Я рывком вытащил чемодан. На моем красивом тропическом костюме лежали какие-то странные коробки. Я принюхался. Запах меда? Да, это был мед.
Две плоские коробки, которые в Дании можно купить каждую за десять крон. А я между прочим терпеть не могу меда!
К подарку был прикреплен листок бумаги, оторванный от какого-то протокола. На нем было написано:
«Дворец Мукалла, 5/12 1959 год». И далее я прочел: «Дорогой мистер Йорген Бич! Его Величество Султан Авадх имеет удовольствие послать Вам с гонцом 2 (две) банки меда в надежде на то, что он и Вам понравится.
Искренне Ваш Моселлан Аведх Балала, управляющий делами дворца».
Я поудобнее устроился в кресле, положил ноги на стол и расхохотался. Ниангара посмотрел на меня немного удивленно и опрометью выбежал из комнаты, а через несколько секунд снова вернулся с кувшином воды.
— Сегодня очень жарко, о господин. Я принес тебе немного холодной воды, — сказал он заботливо.
Очевидно, в моем голосе вдруг прозвучало нечто располагающее к откровенной и непринужденной беседе; во всяком случае, Ниангара принес две чашки, которые наполнил горячим душистым чаем, — для меня и для себя. Потом уселся в кресло и, пытаясь подражать изысканным манерам белых, тоже положил ноги на стол.
Я не думаю, чтобы это можно было назвать фамильярностью. Просто, по мнению Ниангары, белые всегда поступают так, когда хотят поболтать о всякой всячине. Правда, в таких городах, как Мукалла, много говорят сейчас о том, что с рабами теперь просто сладу нет; они ведут себя все более нагло и вызывающе и с чужеземцами, и со своими хозяевами. Но к Ниангаре эти разговоры не имеют никакого отношения.
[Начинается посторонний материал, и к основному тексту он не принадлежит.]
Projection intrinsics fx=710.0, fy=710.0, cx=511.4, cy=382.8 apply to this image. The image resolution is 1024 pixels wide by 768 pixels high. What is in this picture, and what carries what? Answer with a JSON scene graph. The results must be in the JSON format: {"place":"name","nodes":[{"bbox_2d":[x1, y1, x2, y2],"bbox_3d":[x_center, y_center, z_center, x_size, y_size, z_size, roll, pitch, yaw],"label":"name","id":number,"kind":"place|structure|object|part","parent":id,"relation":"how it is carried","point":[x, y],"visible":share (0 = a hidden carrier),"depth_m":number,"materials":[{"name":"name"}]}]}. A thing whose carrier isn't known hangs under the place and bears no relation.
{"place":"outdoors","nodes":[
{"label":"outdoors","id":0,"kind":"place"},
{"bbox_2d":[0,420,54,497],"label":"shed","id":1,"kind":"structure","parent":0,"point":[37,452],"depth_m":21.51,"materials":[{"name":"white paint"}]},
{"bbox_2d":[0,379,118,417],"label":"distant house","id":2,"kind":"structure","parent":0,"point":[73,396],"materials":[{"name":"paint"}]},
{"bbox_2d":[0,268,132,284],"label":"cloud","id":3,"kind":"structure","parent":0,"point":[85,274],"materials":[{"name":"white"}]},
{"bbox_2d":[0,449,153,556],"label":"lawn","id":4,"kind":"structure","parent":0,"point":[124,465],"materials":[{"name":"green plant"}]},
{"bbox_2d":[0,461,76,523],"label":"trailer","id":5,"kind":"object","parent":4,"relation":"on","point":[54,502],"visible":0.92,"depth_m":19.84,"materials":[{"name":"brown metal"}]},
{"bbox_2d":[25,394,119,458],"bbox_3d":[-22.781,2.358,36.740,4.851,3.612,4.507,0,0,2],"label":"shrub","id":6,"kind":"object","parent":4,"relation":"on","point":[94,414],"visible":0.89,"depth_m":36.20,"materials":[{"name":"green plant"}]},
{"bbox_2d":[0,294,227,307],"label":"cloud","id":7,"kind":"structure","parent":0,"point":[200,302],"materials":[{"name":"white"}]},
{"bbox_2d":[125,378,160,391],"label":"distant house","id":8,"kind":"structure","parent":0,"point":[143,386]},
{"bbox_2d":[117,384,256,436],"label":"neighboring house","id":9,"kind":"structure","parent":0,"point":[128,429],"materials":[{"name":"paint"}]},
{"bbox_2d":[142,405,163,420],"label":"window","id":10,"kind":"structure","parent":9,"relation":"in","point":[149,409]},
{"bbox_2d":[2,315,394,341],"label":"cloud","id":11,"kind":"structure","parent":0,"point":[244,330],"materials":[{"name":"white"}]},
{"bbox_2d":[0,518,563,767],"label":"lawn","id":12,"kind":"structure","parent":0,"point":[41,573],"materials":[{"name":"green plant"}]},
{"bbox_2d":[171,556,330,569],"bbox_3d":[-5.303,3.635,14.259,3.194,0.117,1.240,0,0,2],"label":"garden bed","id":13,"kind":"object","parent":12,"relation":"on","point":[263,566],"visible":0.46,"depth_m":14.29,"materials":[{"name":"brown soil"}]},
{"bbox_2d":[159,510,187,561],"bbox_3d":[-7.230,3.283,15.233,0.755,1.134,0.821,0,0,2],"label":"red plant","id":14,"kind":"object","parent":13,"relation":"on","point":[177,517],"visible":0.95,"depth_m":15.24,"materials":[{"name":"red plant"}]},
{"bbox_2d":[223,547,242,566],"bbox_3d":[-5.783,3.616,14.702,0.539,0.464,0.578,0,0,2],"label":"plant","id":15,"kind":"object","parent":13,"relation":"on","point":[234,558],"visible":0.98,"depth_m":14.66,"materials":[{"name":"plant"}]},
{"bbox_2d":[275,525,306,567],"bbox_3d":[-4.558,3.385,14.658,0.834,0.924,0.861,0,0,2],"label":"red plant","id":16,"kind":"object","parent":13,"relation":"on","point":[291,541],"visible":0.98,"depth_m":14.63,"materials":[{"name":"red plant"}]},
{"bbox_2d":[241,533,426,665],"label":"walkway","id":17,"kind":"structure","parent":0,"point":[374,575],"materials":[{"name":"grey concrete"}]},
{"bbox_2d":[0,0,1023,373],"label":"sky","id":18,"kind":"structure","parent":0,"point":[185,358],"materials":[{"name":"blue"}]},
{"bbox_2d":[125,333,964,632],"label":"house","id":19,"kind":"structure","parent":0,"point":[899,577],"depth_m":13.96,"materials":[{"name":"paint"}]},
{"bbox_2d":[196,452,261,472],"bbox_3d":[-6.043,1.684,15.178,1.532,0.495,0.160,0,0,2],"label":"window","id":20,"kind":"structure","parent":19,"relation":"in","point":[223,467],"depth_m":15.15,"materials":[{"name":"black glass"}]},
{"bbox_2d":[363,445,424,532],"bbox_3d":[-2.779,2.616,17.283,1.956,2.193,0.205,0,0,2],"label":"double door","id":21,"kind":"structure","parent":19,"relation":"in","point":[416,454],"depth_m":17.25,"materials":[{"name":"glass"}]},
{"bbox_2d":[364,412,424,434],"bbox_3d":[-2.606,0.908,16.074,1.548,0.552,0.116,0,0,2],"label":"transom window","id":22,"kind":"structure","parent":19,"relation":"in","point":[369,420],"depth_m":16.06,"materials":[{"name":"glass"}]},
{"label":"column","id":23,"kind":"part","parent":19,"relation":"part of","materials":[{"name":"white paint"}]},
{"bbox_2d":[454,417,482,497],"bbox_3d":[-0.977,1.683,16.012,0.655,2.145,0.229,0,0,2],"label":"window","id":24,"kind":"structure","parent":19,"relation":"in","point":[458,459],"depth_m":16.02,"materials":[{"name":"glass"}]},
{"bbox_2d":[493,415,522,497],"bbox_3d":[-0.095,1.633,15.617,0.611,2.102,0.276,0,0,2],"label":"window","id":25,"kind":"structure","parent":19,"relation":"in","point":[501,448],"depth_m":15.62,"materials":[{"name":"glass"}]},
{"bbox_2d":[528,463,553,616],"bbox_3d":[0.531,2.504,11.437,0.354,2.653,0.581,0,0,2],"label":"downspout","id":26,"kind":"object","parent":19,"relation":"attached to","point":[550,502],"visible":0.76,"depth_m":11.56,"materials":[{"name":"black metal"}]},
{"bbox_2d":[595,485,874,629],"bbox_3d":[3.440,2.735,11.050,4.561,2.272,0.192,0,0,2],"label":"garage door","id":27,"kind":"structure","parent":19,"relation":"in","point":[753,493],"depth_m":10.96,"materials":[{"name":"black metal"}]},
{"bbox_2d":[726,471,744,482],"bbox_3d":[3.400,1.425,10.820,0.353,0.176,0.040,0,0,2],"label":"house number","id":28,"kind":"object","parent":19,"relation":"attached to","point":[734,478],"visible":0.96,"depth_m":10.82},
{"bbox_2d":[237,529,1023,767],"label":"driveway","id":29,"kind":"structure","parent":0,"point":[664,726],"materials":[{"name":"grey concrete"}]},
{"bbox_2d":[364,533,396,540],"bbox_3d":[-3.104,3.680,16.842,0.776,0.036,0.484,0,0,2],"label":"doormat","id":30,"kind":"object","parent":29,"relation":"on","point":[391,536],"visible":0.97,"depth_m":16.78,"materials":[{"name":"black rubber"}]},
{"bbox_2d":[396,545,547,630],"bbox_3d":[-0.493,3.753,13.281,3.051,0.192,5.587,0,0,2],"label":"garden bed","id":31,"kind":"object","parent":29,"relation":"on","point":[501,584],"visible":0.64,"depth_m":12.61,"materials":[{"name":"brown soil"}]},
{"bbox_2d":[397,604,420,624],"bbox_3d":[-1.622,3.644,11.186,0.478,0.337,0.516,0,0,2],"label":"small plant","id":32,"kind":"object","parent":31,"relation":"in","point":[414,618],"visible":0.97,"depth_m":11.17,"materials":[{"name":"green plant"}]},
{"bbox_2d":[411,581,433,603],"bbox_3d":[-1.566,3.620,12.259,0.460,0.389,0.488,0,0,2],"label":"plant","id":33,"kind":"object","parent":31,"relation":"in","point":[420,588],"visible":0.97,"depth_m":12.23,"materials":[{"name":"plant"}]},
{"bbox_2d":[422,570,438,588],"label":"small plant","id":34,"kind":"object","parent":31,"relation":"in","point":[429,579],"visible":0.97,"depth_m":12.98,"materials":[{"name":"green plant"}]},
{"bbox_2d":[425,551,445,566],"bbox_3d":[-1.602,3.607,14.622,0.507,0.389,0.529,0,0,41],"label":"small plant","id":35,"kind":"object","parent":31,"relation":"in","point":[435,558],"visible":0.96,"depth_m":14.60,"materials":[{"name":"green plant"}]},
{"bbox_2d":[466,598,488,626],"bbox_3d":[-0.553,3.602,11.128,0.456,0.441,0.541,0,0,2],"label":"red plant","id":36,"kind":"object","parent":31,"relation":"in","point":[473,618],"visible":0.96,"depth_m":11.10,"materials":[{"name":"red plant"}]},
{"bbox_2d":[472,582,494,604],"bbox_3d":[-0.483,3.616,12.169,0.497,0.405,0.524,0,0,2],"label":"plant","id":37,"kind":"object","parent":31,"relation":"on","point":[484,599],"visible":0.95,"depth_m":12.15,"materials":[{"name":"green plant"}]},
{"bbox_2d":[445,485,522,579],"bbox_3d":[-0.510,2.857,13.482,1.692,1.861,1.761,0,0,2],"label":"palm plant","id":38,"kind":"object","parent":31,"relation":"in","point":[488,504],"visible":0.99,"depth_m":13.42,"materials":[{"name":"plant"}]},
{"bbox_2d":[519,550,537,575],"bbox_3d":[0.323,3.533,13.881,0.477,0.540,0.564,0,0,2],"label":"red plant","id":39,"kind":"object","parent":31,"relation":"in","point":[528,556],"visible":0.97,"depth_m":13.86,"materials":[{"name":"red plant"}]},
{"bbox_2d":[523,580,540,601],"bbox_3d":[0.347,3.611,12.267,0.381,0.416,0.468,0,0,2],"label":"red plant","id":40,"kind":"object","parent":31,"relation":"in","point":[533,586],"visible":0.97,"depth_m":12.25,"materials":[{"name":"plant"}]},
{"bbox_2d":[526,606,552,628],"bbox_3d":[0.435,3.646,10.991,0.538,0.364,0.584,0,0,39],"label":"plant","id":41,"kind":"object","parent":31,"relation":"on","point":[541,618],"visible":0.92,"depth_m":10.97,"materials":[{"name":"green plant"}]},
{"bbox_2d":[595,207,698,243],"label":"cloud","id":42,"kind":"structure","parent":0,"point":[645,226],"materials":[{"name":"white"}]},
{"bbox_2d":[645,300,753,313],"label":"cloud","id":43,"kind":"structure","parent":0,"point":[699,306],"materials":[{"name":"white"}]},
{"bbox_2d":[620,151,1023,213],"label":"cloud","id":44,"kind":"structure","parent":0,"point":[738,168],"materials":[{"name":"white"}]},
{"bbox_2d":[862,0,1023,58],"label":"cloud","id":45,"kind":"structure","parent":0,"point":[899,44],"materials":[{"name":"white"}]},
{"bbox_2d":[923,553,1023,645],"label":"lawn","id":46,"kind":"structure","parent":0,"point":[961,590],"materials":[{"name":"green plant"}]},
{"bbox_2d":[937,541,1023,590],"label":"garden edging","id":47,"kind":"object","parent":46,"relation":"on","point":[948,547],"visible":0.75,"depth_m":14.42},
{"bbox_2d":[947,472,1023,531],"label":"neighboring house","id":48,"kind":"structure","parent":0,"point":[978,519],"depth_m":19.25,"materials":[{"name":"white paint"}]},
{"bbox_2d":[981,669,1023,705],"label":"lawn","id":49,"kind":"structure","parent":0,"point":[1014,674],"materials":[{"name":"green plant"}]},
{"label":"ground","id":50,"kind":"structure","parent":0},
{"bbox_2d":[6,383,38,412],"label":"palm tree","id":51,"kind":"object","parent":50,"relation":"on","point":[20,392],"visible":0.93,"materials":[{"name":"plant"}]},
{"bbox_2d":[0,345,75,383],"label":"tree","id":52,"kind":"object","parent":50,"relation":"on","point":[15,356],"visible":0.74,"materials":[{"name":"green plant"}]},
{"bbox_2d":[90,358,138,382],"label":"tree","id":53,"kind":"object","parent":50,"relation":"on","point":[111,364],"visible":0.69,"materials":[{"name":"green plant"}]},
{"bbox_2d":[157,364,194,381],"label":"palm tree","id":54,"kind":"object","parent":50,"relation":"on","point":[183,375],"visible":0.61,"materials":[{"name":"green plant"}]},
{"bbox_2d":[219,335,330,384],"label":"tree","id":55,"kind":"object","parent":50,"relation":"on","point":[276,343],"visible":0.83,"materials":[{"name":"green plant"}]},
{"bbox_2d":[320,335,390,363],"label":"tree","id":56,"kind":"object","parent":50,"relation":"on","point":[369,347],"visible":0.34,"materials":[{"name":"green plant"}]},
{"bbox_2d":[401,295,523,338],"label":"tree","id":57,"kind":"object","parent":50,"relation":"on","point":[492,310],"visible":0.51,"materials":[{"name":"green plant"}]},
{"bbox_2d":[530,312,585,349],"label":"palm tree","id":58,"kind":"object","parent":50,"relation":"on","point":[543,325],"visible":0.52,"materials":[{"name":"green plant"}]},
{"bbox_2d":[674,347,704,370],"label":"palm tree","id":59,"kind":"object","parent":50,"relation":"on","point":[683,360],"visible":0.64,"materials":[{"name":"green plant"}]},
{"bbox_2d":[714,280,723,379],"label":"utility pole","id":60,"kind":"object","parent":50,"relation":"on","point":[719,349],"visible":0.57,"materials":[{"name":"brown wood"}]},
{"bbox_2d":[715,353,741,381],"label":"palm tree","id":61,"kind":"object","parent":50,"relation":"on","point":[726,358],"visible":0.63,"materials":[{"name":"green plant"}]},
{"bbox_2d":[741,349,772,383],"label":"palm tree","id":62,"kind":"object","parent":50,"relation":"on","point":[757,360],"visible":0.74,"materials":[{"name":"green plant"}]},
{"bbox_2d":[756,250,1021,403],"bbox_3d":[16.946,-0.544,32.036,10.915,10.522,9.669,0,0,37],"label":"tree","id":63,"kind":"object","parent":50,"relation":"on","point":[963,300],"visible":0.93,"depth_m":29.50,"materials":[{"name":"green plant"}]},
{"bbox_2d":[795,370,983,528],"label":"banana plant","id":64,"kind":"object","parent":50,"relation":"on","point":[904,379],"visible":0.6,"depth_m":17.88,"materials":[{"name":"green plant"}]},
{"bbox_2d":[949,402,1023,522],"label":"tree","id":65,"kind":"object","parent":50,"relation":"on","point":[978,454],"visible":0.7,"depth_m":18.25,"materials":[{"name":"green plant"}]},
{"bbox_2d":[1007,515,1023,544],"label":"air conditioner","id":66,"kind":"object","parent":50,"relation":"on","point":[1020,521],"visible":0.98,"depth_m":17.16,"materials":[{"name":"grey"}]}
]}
Наверняка он чувствовал бы себя гораздо уютнее, если бы сидел на полу на корточках. Но ему хотелось показать, что он доверяет мне и я могу положиться на него целиком и полностью.
Поэтому мне было легко говорить с ним на самые различные темы. Он не боялся меня и даже гордился тем, что может ответить на мои вопросы. С предыдущим гостем, султаном какой-то сопредельной страны, ему приходилось гораздо труднее. Ниангара буквально должен был ползать перед ним на животе, не произнося при этом ни слова, дабы не оскорбить слух высокородного владыки.
— Ниангара, — начал я, сделав пару глотков. — А в нашей стране нет рабов.
— Неужели вы такие бедные? — удивился Ниангара.